Jeff Jarvis had some good thoughts on the effort:
... I find two things fascinating about this: First, we are beginning to see a campaign built openly on coalitions. Even though I disagree with them, I am happy to see the anti-immunity lobby crack the monolithic, glassy-eyed facade of the Obama fan club (the sort of people who yell at me in my comments and tell me I'm not allowed to disagree with him about anything). Thank goodness we see disagreement and discussion -- democracy -- inside a campaign. I believe the greatest impact the internet will have on politics will be that it enables like-minded groups to find each other and organize apart from old organizations and labels (red, blue, Republican, Democrat); we will organize around issues and priorities rather than parties. See the comments under this post.
Second, I wonder what these self-organizing groups will look like when they get into power. The Deaniacs and Joe Trippi made valiant attempts to stay organized after their campaign melted but that didn't work. If Obama gets into the White House, though, will his supporters at MyBarackObama continue to use these tools to influence him and government? And will he have to listen because he is beholden to them?

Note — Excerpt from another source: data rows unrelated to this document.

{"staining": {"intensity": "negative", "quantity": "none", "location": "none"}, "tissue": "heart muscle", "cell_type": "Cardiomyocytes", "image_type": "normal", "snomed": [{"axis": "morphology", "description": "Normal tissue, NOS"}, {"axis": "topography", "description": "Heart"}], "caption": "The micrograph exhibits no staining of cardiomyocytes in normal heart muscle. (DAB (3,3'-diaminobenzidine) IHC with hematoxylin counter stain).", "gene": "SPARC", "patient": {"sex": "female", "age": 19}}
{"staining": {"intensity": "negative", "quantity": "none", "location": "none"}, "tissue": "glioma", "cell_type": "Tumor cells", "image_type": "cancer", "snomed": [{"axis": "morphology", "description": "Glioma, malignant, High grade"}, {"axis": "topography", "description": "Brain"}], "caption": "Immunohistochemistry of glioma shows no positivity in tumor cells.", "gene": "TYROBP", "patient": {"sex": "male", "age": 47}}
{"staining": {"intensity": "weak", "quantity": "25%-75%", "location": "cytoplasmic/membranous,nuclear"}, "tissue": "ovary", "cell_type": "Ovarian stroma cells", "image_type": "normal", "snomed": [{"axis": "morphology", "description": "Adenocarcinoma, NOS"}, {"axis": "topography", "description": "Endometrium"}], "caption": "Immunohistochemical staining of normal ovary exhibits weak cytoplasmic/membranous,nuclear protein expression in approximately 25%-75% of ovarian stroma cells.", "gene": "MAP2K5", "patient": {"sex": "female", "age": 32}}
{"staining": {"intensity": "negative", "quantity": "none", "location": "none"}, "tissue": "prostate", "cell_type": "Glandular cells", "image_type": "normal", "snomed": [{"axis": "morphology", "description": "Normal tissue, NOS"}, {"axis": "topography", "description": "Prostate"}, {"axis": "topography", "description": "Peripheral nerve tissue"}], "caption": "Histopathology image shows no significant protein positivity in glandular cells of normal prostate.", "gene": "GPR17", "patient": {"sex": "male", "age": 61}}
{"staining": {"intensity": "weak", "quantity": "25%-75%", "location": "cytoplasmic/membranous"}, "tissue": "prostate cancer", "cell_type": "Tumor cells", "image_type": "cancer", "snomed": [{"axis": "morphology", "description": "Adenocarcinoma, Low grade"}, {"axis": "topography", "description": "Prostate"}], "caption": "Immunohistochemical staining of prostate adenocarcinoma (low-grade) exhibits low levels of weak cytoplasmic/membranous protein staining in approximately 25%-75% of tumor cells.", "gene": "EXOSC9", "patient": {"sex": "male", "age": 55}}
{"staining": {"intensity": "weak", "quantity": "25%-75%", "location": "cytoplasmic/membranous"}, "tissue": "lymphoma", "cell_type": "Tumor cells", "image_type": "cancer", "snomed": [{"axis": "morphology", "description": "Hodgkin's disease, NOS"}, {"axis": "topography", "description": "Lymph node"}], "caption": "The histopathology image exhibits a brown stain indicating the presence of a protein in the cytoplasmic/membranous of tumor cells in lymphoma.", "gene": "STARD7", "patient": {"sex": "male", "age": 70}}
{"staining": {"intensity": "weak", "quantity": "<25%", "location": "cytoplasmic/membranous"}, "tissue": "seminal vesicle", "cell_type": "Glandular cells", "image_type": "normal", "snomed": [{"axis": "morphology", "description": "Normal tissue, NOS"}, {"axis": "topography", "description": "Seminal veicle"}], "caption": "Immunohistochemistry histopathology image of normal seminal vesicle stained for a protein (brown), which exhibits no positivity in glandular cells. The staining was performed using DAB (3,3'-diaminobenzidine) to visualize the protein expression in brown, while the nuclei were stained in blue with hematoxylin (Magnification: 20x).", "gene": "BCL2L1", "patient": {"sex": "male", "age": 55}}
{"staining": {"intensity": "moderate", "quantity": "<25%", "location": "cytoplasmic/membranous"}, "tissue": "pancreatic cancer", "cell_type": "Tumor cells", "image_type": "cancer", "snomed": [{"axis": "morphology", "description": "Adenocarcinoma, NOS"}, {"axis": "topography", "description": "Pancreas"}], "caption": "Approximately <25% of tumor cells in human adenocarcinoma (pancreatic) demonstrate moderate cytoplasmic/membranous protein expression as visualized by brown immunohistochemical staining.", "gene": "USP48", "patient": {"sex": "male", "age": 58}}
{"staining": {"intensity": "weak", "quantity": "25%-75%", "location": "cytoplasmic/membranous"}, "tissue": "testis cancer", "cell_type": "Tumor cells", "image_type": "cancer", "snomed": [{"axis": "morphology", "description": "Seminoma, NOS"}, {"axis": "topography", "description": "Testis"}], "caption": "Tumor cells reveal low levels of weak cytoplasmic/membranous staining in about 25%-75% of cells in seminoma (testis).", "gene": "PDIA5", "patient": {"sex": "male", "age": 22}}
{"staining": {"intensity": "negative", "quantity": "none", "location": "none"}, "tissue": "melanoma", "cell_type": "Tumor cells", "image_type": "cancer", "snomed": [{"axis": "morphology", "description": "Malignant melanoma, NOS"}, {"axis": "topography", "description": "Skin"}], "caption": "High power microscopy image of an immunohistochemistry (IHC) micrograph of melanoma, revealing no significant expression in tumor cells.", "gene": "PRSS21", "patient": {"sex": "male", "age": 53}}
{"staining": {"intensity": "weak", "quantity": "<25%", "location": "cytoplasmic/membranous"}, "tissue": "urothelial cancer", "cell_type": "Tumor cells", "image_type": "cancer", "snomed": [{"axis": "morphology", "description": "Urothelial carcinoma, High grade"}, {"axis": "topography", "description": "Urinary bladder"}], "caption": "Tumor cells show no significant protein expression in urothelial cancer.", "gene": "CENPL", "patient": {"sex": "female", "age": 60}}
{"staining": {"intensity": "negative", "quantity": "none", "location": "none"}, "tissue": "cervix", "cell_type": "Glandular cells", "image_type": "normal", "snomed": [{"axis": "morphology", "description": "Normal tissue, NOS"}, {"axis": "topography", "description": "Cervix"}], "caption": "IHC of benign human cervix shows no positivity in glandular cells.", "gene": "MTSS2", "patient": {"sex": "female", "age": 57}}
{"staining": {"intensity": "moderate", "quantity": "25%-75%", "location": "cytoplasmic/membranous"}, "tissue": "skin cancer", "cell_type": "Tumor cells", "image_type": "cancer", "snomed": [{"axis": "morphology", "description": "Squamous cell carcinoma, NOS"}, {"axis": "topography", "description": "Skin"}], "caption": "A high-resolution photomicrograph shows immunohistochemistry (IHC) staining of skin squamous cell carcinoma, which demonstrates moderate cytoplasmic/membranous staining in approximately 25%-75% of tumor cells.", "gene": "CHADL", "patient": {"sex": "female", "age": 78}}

What I find ironic is all of the naysaysers within the comments on the Nation after Ari's post. Belittling, of all things, the numbers. This is a moment that has been a long time in waiting, when the netroots would turn toward organizing effectively within the institutions around which have they have campaigned for heavily, first with Dean in '03 and all the races in-between then and now with Obama in '08. Fundraising and mobilization have happened around campaigns, but the FISA organizing is more powerful and portends the future. This is going to be a clash that continues to happen, between many first-timers, that have been brought into politics through Barack Obama, and those that have been pushing for progressive policies through the netroots over the decade.
Now, I do understand the argument that we need to get power first, getting a strong Democratic trifecta, before the push for progressive reform begins to happen, but the efforts around FISA over the past year point the way, this merely the latest example.
Joe Trippi makes a note in the comments:
The Obama campaign has made the courageous decision to keep his dissidents under his tent and armed with the tools his campaign can provide to organize. Can you imagine a Bush campaign reacting like this? I can't. But if we are going to campaign effectively on the web we must understand that power resides in the grassroots and the days of autocratic control from above are over.